1. ITV Report

Merseyside officers dismissed after 'Taser' complaint

Two Merseyside officers have been dismissed Photo: PA Images

Merseyside Police has dismissed two officers after a man was wrongly arrested and Tasered five times in the back of a police van.

Kyle McArdle complained to the IPCC after officers detained him when they spotted him urinating in the street.

He was put in the back of a police van and hit with a Taser five times, after officers said he became violent.

CCTV footage did not corroborate the officers' version of events, and the IPCC upheld two complaints by Mr McArdle.

Mr McArdle, 26, was charged with assaulting two of the officers but was found not guilty at a magistrates’ court hearing.

He then made a number of complaints, including that multiple use of Taser in the confined space of a police van was disproportionate.

After investigating the complaints Merseyside recommended officers receive management advice about their lawful use of powers.

Unhappy that the force had not properly addressed his complaint about the extent of force used against him, Mr McArdle appealed to the IPCC. The appeal was upheld and the IPCC recommended Merseyside re-investigate, this time considering if the use of Taser would be justified had the victim been lawfully arrested.

Merseyside then asked its lead Taser instructor to examine the case.

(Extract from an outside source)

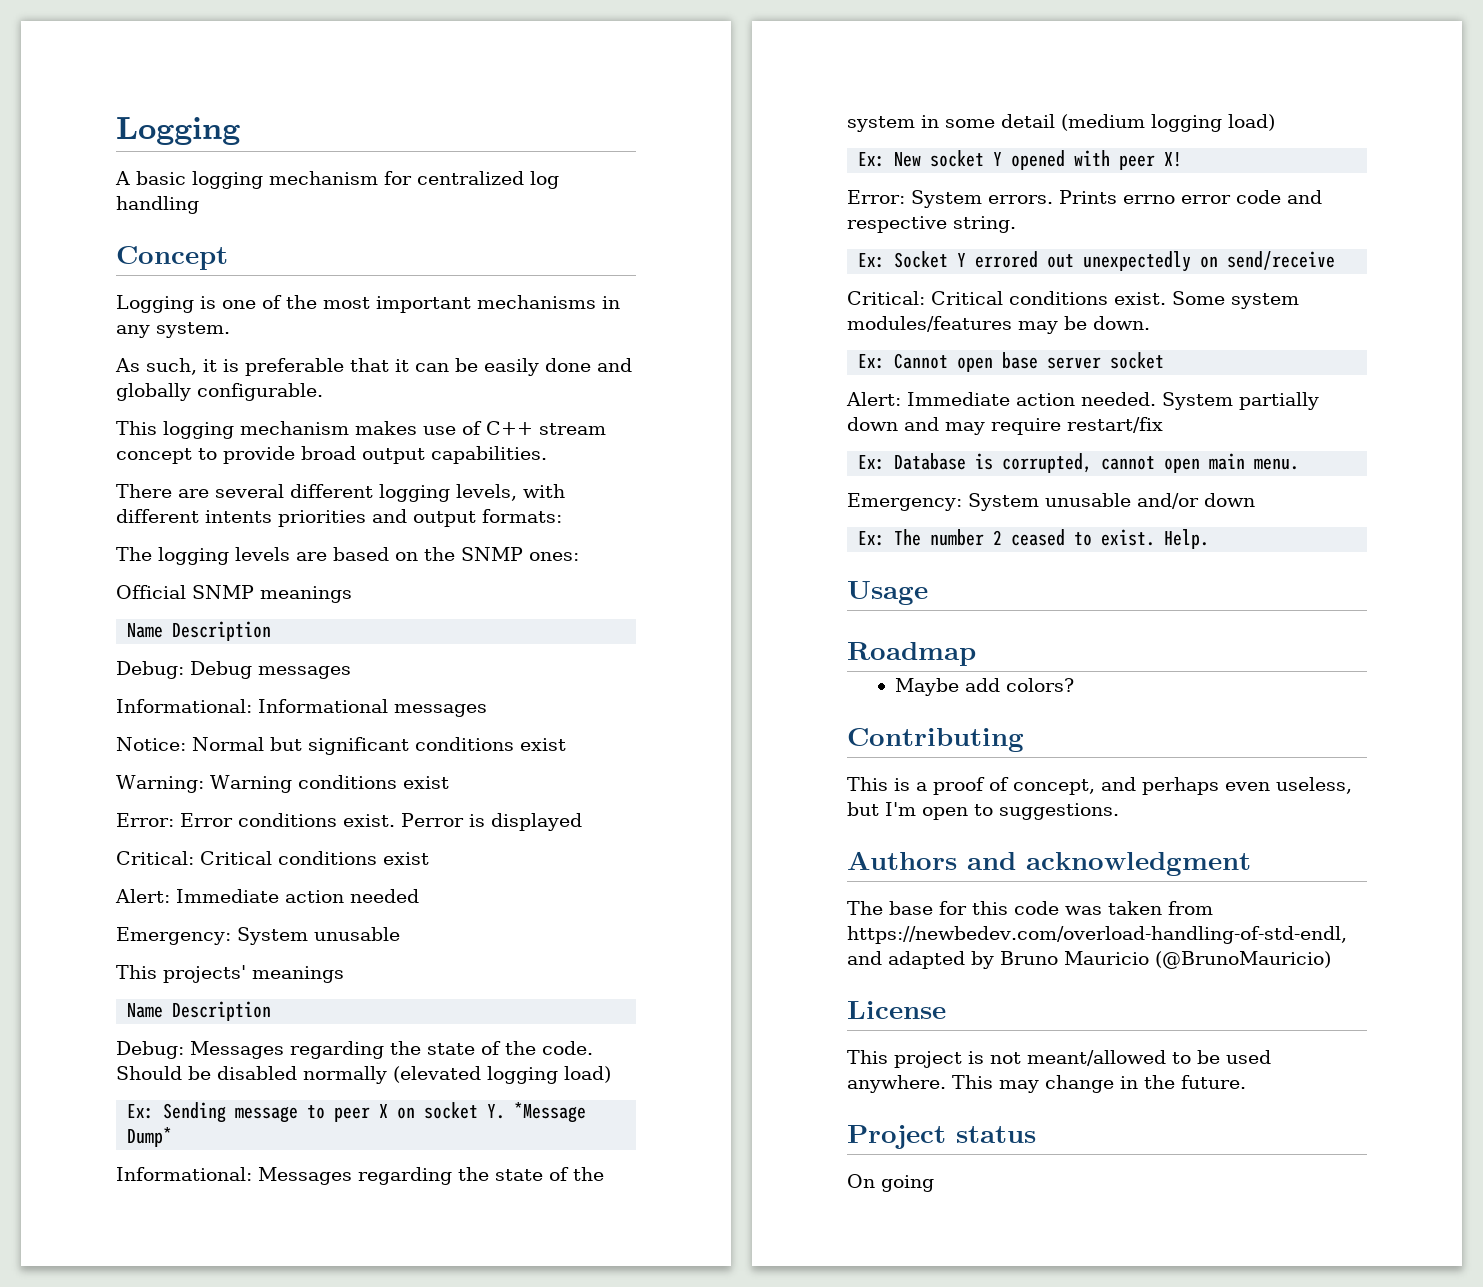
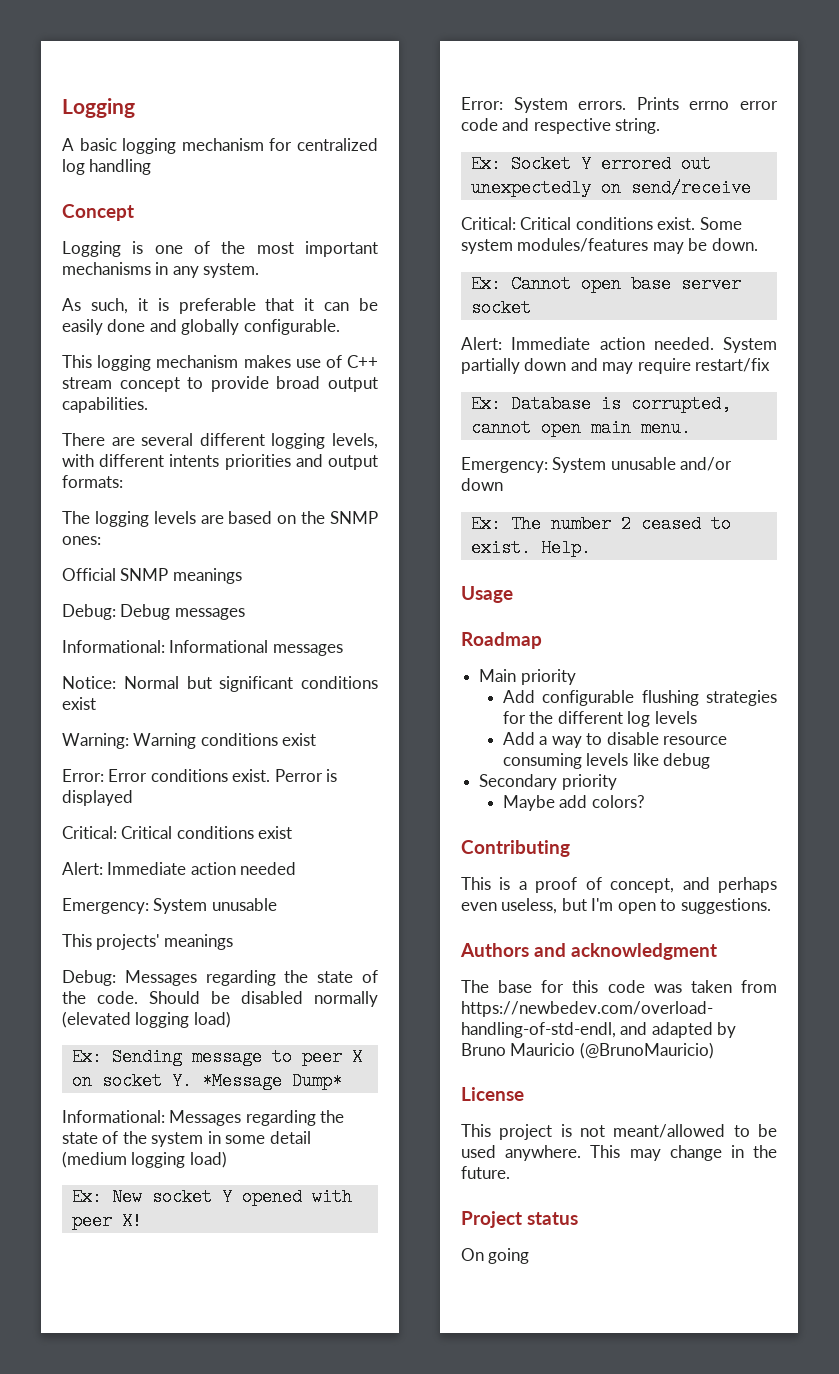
[127,621,272,641] // Name Description -> (242, 576) none
[127,1001,272,1021] // Name Description -> (233, 942) none
(976, 654) none -> [479,669,576,685] [502,690,777,706] [502,711,697,727] [502,732,728,748] [502,753,711,769] [479,774,617,790] // Main priority // Add configurable flushing strategies for the different log levels // Add a way to disable resource consuming levels like debug // Secondary priority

The officer concluded the force used was "necessary, proportionate, reasonable and in line with the officers’ training and Acpo Association of Chief Police Officers) guidance”.

Mr McArdle made a second complaint to the IPCC, which the also upheld, and found that the officers should have been served with notices for gross misconduct and interviewed under caution. The IPCC also said that insufficient weight was given to Mr McArdle’s version of events and the evidence that supported his account. That evidence included CCTV footage that did not support the officers’ claims that he had been violent and needed to be restrained.

The IPCC also said it was concerned that Merseyside’s lead Taser instructor was uncritical of the officers’ use of the weapon and relied solely on their version of events.

Following the second upheld appeal Merseyside police held a misconduct hearing and PCs Simon Jones and Joanne Kelly were dismissed on gross misconduct charges. A third officer, a Sergeant, had already been dismissed from the force for an unrelated matter.

IPCC Commissioner James Dipple-Johnstone said: "To enjoy public confidence it is important police officers only use force, including Taser, as a last resort; and then only at the minimum level necessary for the threat they actually face. The IPCC recognises that there is public concern over the considerable increase in Taser use – not only in the number of officers using it but also in circumstances where it would not have been used previously - and the significant rise in complaints that has accompanied that. Incidents such as this do nothing to alleviate that public concern.

"While we welcome the robust action eventually taken by the force in response to our appeal findings it is a concern that Merseyside’s lead Taser instructor lacked objectivity and presented as fact the officers’ version of events without challenge. It is important that when things do go wrong complaints are addressed thoroughly and responded to robustly. We hope the force will take on board learning from these events for the future.”

In a statement Merseyside Police said: "Merseyside Police notes the comments made by the Independent Police Complaints Commission's (IPCC).

Following an appeal to the IPCC, Merseyside Police fully investigated the allegations, which led to the dismissal of two police officers at a Misconduct Hearing, chaired by an Assistant Chief Constable, for gross misconduct.

All officers issued with Taser are required to complete mandatory training and annual requalification. Since this incident occurred, Merseyside Police has introduced a procedure which requires each use of Taser to be reviewed by a senior officer, prior to submitting details to the Home Office.

Merseyside Police is absolutely committed to the highest integrity and professional standards of its officers at all times."

Update: since this article was published PC Joanne Kelly and retired PC Simon Jones have appealed against the decision of the misconduct panel. Their appeal was successful before the Police Appeals Tribunal on 28 June 2014 and they were both reinstated in the Merseyside Police in the rank of constable.